Issue No. 04 - July-Aug. (2013 vol. 10)
DOI Bookmark: http://doi.ieeecomputersociety.org/10.1109/TCBB.2013.111
Guoxian Yu , Coll. of Comput. & Inf. Sci., Southwest Univ., Beibei, China
Huzefa Rangwala , Dept. of Comput. Sci., George Mason Univ., Fairfax, VA, USA
Carlotta Domeniconi , Dept. of Comput. Sci., George Mason Univ., Fairfax, VA, USA
Guoji Zhang , Sch. of Sci., South China Univ. of Technol., Guangzhou, China
Zhiwen Yu , Sch. of Comput. Sci. & Eng., South China Univ. of Technol., Guangzhou, China
High-throughput experimental techniques produce several kinds of heterogeneous proteomic and genomic data sets. To computationally annotate proteins, it is necessary and promising to integrate these heterogeneous data sources. Some methods transform these data sources into different kernels or feature representations. Next, these kernels are linearly (or nonlinearly) combined into a composite kernel. The composite kernel is utilized to develop a predictive model to infer the function of proteins. A protein can have multiple roles and functions (or labels). Therefore, multilabel learning methods are also adapted for protein function prediction. We develop a transductive multilabel classifier (TMC) to predict multiple functions of proteins using several unlabeled proteins. We also propose a method called transductive multilabel ensemble classifier (TMEC) for integrating the different data sources using an ensemble approach. The TMEC trains a graph-based multilabel classifier on each single data source, and then combines the predictions of the individual classifiers. We use a directed birelational graph to capture the relationships between pairs of proteins, between pairs of functions, and between proteins and functions.
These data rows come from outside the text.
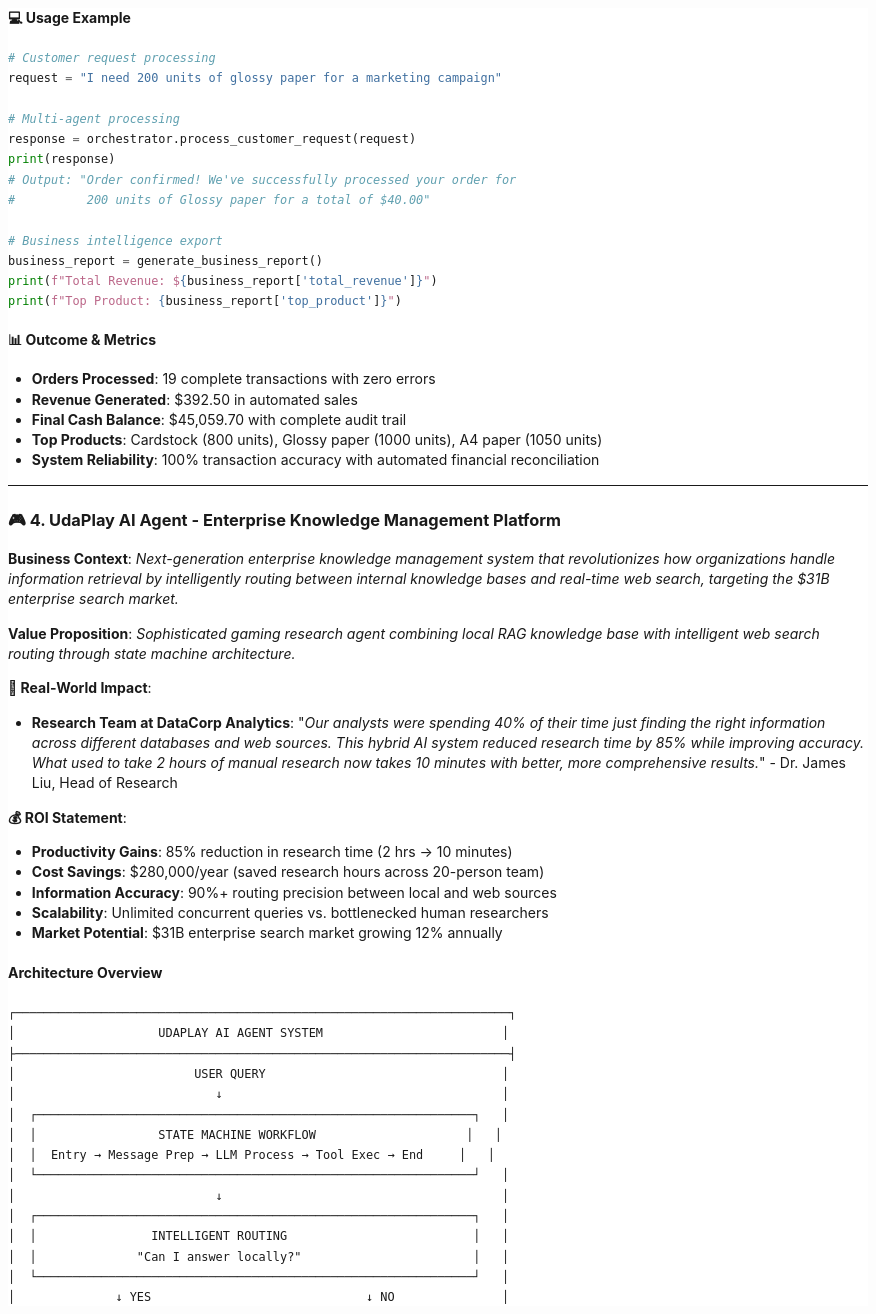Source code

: #### 💻 **Usage Example**
```python
# Customer request processing
request = "I need 200 units of glossy paper for a marketing campaign"

# Multi-agent processing
response = orchestrator.process_customer_request(request)
print(response)
# Output: "Order confirmed! We've successfully processed your order for 
#          200 units of Glossy paper for a total of $40.00"

# Business intelligence export
business_report = generate_business_report()
print(f"Total Revenue: ${business_report['total_revenue']}")
print(f"Top Product: {business_report['top_product']}")
```

#### 📊 **Outcome & Metrics**
- **Orders Processed**: 19 complete transactions with zero errors
- **Revenue Generated**: $392.50 in automated sales
- **Final Cash Balance**: $45,059.70 with complete audit trail
- **Top Products**: Cardstock (800 units), Glossy paper (1000 units), A4 paper (1050 units)
- **System Reliability**: 100% transaction accuracy with automated financial reconciliation

---

### 🎮 **4. UdaPlay AI Agent - Enterprise Knowledge Management Platform**

**Business Context**: *Next-generation enterprise knowledge management system that revolutionizes how organizations handle information retrieval by intelligently routing between internal knowledge bases and real-time web search, targeting the $31B enterprise search market.*

**Value Proposition**: *Sophisticated gaming research agent combining local RAG knowledge base with intelligent web search routing through state machine architecture.*

**💼 Real-World Impact**: 
- **Research Team at DataCorp Analytics**: "*Our analysts were spending 40% of their time just finding the right information across different databases and web sources. This hybrid AI system reduced research time by 85% while improving accuracy. What used to take 2 hours of manual research now takes 10 minutes with better, more comprehensive results.*" - Dr. James Liu, Head of Research

**💰 ROI Statement**: 
- **Productivity Gains**: 85% reduction in research time (2 hrs → 10 minutes)
- **Cost Savings**: $280,000/year (saved research hours across 20-person team)
- **Information Accuracy**: 90%+ routing precision between local and web sources
- **Scalability**: Unlimited concurrent queries vs. bottlenecked human researchers
- **Market Potential**: $31B enterprise search market growing 12% annually

#### Architecture Overview
```
┌─────────────────────────────────────────────────────────────────────┐
│                    UDAPLAY AI AGENT SYSTEM                         │
├─────────────────────────────────────────────────────────────────────┤
│                         USER QUERY                                 │
│                            ↓                                       │
│  ┌─────────────────────────────────────────────────────────────┐   │
│  │                 STATE MACHINE WORKFLOW                     │   │
│  │  Entry → Message Prep → LLM Process → Tool Exec → End     │   │
│  └─────────────────────────────────────────────────────────────┘   │
│                            ↓                                       │
│  ┌─────────────────────────────────────────────────────────────┐   │
│  │                INTELLIGENT ROUTING                          │   │
│  │              "Can I answer locally?"                        │   │
│  └─────────────────────────────────────────────────────────────┘   │
│              ↓ YES                              ↓ NO               │
```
We evaluate the effectiveness of the TMC and TMEC to predict the functions of proteins on three benchmarks. We show that our approaches perform better than recently proposed protein function prediction methods on composite and multiple kernels. The code, data sets used in this paper and supplemental material are available at https://sites.google.com/site/guoxian85/tmec.
Proteins, Bioinformatics, Computational biology
Guoxian Yu, H. Rangwala, C. Domeniconi, Guoji Zhang and Zhiwen Yu, "Protein Function Prediction Using Multilabel Ensemble Classification," in IEEE/ACM Transactions on Computational Biology and Bioinformatics, vol. 10, no. 4, pp. 1045-1057, 2013.